The Trucks

November 10, 2020
A photograph of a worn rack of coat hooks mounted on a white board, which is itself mounted on a lime-green wall
Photo by Dave Phillips / Unsplash

We heard the trucks pull up, the barking voices,
a woman in the street –Irina? – putting up
a fight. Each night, the bell’s insistent buzz,
the foot-stomps on the stairs. My boy in my lap,
I sat in darkness, two fingers pressed to his lips.
We heard their boots kick open the landing door
then cries. Each night that week, they came for more

until our long white corridor was silent
and those flats were boarded shut. I had not known
there were so many. Half the building went.
Half the city. We just made out their buzzing phones.
Someone said something about a holding zone
but where? We whispered their names. Danuta, Jan,
the baby Roza; Niko and her mad Italian;

a couple I’d never spoken to, who’d pinned
a blue glass eye to their door. Somebody said
the men were hand-cuffed, there was a field of planes.
The radio played eighties pop ballads,
the telly flashed its messages in red
between the sit-com re-runs, and old Pathé films:
More news to come. Please stay at home. Be calm.

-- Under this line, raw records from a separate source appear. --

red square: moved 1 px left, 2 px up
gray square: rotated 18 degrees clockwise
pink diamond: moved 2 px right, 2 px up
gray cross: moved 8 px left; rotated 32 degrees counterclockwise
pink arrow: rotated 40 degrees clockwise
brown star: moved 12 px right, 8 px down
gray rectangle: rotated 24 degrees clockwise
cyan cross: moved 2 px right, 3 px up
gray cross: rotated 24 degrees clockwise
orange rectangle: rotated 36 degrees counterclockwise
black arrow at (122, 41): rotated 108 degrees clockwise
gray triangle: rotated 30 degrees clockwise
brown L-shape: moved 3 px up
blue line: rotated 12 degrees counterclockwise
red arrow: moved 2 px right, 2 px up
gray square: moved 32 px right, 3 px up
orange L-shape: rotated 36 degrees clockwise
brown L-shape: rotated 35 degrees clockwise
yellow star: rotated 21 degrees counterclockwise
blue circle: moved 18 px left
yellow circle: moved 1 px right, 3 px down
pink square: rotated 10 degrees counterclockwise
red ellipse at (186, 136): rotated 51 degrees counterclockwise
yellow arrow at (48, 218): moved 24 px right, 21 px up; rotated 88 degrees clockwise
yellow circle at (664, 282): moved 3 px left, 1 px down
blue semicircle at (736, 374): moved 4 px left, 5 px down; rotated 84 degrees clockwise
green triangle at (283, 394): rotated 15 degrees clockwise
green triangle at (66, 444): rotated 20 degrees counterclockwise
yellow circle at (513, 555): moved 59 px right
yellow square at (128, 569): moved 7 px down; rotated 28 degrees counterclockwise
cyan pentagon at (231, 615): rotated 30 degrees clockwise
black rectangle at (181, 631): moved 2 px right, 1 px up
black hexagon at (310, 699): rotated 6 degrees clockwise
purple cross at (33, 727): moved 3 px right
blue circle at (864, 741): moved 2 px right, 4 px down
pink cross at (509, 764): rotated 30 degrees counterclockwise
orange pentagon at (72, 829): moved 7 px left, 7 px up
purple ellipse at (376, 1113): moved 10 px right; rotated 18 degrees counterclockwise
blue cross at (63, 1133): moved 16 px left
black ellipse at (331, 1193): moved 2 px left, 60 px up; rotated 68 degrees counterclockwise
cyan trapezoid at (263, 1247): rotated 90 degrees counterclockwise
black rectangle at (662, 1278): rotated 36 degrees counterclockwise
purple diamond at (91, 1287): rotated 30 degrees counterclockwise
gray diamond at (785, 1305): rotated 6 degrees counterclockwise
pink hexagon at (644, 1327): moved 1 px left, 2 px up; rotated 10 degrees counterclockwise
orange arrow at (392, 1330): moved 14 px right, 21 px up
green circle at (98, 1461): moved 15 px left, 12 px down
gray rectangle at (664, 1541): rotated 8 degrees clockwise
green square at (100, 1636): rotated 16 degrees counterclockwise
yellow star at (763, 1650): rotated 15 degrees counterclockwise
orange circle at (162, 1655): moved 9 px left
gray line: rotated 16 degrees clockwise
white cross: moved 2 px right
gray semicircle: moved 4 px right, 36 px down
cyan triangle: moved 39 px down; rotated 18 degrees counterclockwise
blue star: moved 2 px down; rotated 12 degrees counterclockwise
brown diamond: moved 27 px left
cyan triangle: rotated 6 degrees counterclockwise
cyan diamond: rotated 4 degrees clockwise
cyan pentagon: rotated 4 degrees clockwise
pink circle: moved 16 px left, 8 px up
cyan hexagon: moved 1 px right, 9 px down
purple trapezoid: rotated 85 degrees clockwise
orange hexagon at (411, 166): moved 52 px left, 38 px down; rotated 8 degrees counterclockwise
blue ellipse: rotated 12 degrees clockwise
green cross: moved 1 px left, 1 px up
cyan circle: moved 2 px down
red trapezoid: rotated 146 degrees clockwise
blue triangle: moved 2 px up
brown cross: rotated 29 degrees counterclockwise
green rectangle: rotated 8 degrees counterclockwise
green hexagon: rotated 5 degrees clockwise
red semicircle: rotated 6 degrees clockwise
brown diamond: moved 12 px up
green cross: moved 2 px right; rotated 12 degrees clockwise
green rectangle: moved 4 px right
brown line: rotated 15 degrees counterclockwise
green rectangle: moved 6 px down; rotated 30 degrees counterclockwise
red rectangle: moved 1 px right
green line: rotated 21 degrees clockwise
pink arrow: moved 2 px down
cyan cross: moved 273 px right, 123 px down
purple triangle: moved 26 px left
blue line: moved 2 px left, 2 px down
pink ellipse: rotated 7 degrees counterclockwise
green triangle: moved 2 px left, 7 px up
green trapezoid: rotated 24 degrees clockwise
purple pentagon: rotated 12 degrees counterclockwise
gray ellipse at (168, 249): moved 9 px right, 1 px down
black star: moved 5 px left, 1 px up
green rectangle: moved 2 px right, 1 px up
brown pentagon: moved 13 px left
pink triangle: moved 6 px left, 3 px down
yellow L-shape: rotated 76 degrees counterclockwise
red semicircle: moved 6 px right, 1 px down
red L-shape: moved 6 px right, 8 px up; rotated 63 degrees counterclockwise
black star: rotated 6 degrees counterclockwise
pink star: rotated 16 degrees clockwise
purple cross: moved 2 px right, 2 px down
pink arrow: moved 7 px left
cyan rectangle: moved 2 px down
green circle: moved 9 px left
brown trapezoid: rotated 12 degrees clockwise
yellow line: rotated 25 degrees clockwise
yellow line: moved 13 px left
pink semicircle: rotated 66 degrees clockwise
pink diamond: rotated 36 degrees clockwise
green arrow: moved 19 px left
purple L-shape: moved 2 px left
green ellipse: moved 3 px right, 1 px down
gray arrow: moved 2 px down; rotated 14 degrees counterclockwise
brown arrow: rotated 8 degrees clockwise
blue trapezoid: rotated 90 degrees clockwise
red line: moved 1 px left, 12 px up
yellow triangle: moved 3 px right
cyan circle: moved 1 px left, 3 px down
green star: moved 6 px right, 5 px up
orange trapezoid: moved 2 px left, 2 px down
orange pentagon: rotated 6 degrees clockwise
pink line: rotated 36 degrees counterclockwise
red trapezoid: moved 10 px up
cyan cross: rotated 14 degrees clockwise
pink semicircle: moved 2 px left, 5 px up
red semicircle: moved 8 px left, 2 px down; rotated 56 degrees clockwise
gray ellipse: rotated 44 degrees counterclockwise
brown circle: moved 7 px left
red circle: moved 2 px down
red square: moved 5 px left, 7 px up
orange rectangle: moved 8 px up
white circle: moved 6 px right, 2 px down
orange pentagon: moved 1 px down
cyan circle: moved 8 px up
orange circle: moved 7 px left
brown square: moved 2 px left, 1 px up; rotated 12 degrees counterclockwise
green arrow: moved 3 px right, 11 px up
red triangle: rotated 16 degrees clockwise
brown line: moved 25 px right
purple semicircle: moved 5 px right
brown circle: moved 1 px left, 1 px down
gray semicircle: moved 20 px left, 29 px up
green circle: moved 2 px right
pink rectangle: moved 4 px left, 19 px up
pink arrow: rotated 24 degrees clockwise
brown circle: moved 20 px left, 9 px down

Days later, they ordered children back to school.
I walked my boy across the muted streets
to Miss Powell with her swollen eyes and bell
and the children waiting on the chalky asphalt,
so few then – Amanda, Sarah, Rory, Paul –
to be taken to their classroom, up the stairs,
past the empty hooks, the stacks of plastic chairs.

Editorial note: “The Trucks” appeared in Lowe’s chapbook The Neighbourhood (2019).


Photo by Hayley Madden

Born to an English mother and a Jamaican-Chinese father, Hannah Lowe is the author of Chick (2013), which won the Michael Murphy Memorial Award for Best First Collection and was shortlisted for the Forward, Aldeburgh, and Seamus Heaney Best First Collection prizes. Her second collection, Chan (2016), is based on her research in migration and mixed-race studies, drawing on the life of Joe Harriott, the Jamaican alto saxophonist who made his name in 1950s London, and Jamaican migrants who traveled from Kingston to Liverpool in 1947 on the SS Ormonde. She has also published a family memoir, Long Time, No See (2015).